Another concerning statistic in Florida is the high number of African American mothers who have preterm deliveries, Dr. Harris said.
“Someone who is African American has twice the risk of having a preterm birth of someone who is white, and that is even accounting for socioeconomic status,” Dr. Harris said.
In Florida, the percentage of preterm births for 2014 was 9.9 percent, and the rate for African American mothers was 13.3 percent, according to the National Center for Health Statistics.
“That is a real problem,” Dr. Harris said. “We are trying to figure out why that is.”
She said there are many questions that research has yet to answer, but there are things mothers can do, like getting prenatal care early, to decrease the chances of a preterm birth.
“There is a link between uninsured mothers and premature births,” she said. “We think part of that link is potentially not having access to prenatal care.”
Dr. Dikea Roussos-Ross is the medical director of CenteringPregnancy at UF Health. In this program, expectant mothers at the same point in their pregnancy receive prenatal care in a group setting.
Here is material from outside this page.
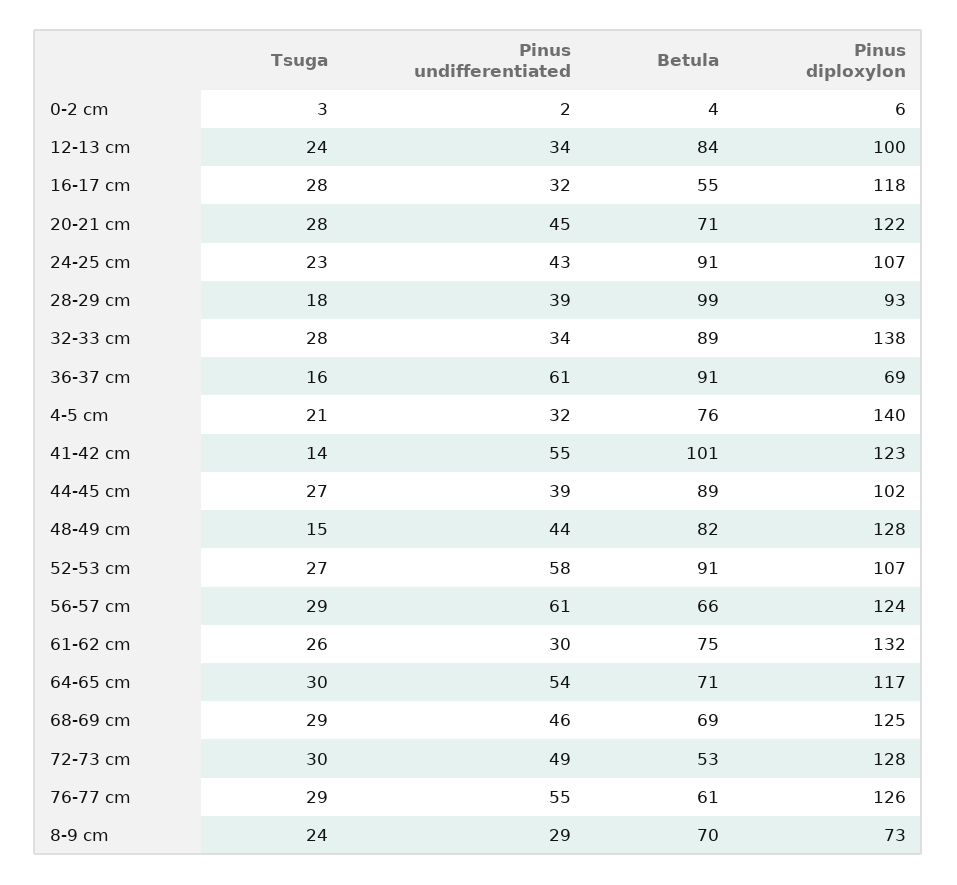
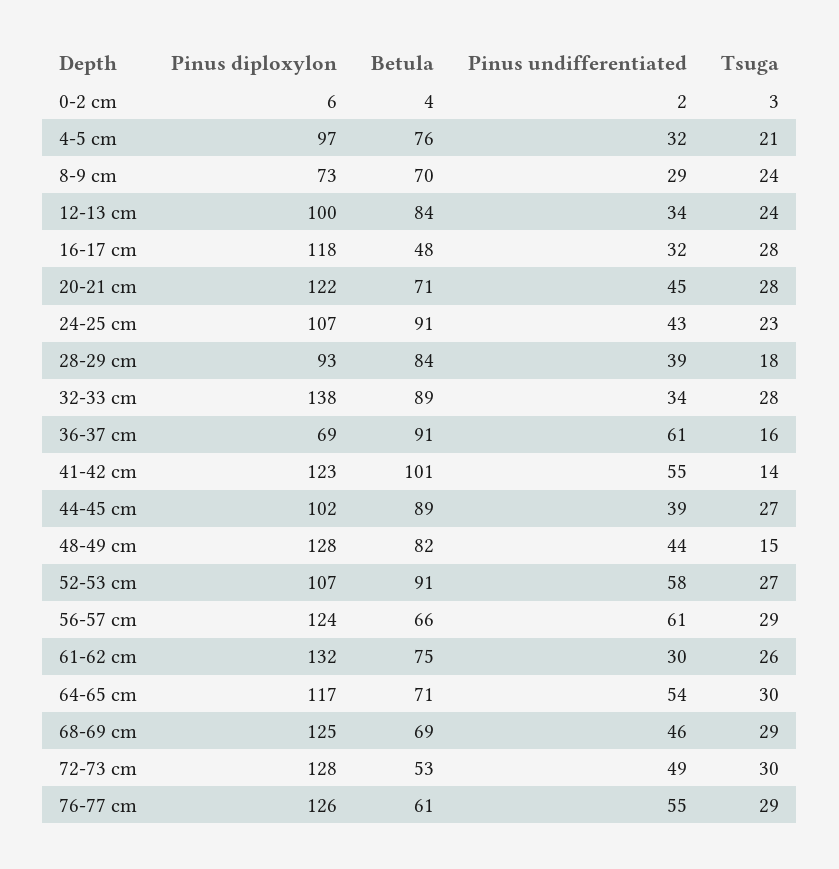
Betula, 16-17 cm: 55 -> 48
Betula, 28-29 cm: 99 -> 84
Pinus diploxylon, 4-5 cm: 140 -> 97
“CenteringPregnancy has shown to decrease the incidence of preterm delivery in some studies up to 30 percent,” Roussos-Ross said.
This program works by increasing the compliance with prenatal care appointments, giving the expectant mother a support group and increasing the time they have with their doctors.
“Instead of having 5 to 7 minutes with your doctor, you really have an hour-and-a-half to two hours where you can discuss all aspects of your pregnancy in a group setting,” Dr. Roussos-Ross said.
March of Dimes gave Dr. Roussos-Ross a $25,000 grant to partially fund the program that started earlier this year. She said organizations like March of Dimes are advocates of this kind of program because of the result they’ve had in decreasing premature births.
“Women are actively participating in their prenatal care,” she said. “It’s really an opportunity to get a lot more education during your pregnancy.”